Supporting Pieces of the Plan
- High-capacity data centres are planned, to store and process data within Nepal instead of relying entirely on foreign servers.
- Tax incentives for research and innovation, to encourage more companies to invest in developing new ideas rather than just importing technology.
- High-speed internet for 10,000 community schools, plus a plan for AI-based learning tools and digital study materials in education.
- IT park incentives: companies operating in specific IT parks and special zones can get up to 75% tax exemption on income, a move meant to spread tech jobs beyond Kathmandu.
- A simplified tax system for freelancers.

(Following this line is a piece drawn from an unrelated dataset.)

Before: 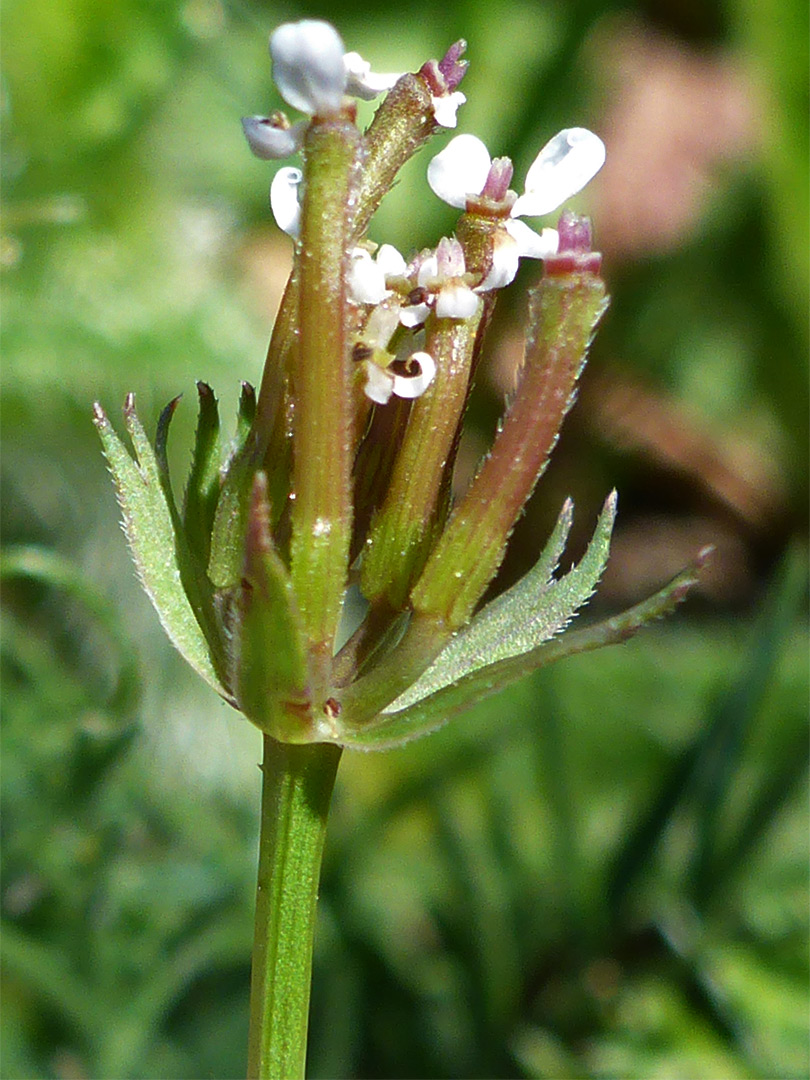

Once tax is deducted at source, freelancers don't need to pay extra on top — a policy specifically designed to support Nepal's growing freelance and remote-work economy.
Why These Two Plans Are Connected
It's worth understanding these two initiatives together rather than as separate facts. The Employment Promotion Decade is about where jobs will come from over the next ten years, and Digital Nepal Framework 2.0 is about what kind of jobs — specifically, tech-based, digital, remote, and export-oriented ones. Put together, the government's message is: instead of sending workers abroad, build the digital infrastructure and legal framework so that work (and the money that comes with it) can happen from inside Nepal.
What This Means If You're Preparing for Loksewa
- Know the key numbers. The "Employment Promotion Decade" covers FY 2026/27 to 2035/36 (10 years). The IT export target is Rs. 30 billion over 10 years, aiming for 500,000 direct jobs and 1 million indirect jobs. Numbers like this are common short-answer and MCQ material.
- Understand the "why," not just the "what." Being able to explain that this shift is about reducing Nepal's dependence on foreign employment, and instead building a domestic and remote-work-based job market, shows real understanding — useful in interview answers.
- Connect this to other topics you've already studied. This plan links directly to the new fiscal year budget changes and the government salary increase we covered in earlier posts — together they paint a picture of the government's overall economic direction this year.
- Remember specific named policies. "Remote Work Policy," "National Employment Policy," and "Digital Nepal Framework 2.0" are the kind of specific terms interview panels like to test — knowing the name and the one-line purpose of each is often enough.
- Use active recall to keep track of multiple related policies at once. With so many named plans and numbers in this topic, Loksewa AI's Smart Flashcards can help you keep them straight through short, repeated review instead of one long reading session.
- Ask for simpler explanations of unfamiliar terms. If something like "green computing" or "digital skills passport" isn't fully clear, the Loksewa Guru AI chatbot can walk you through it in plain language.
- Keep this topic in your ongoing study plan, not just a one-time read, since this is a multi-year government priority likely to keep generating news (and exam questions) for years to come. Loksewa AI's study planner can help you schedule periodic revisits to long-running policy topics like this one.
Final Thought
Most current affairs facts have a shelf life of a few weeks. This one is different — the government has explicitly framed it as a ten-year priority, which means it's likely to show up in exams for years, not just this season. Understanding the shape of the plan now — jobs at home instead of abroad, built on a stronger digital foundation — puts you ahead of candidates who only memorize this month's headlines.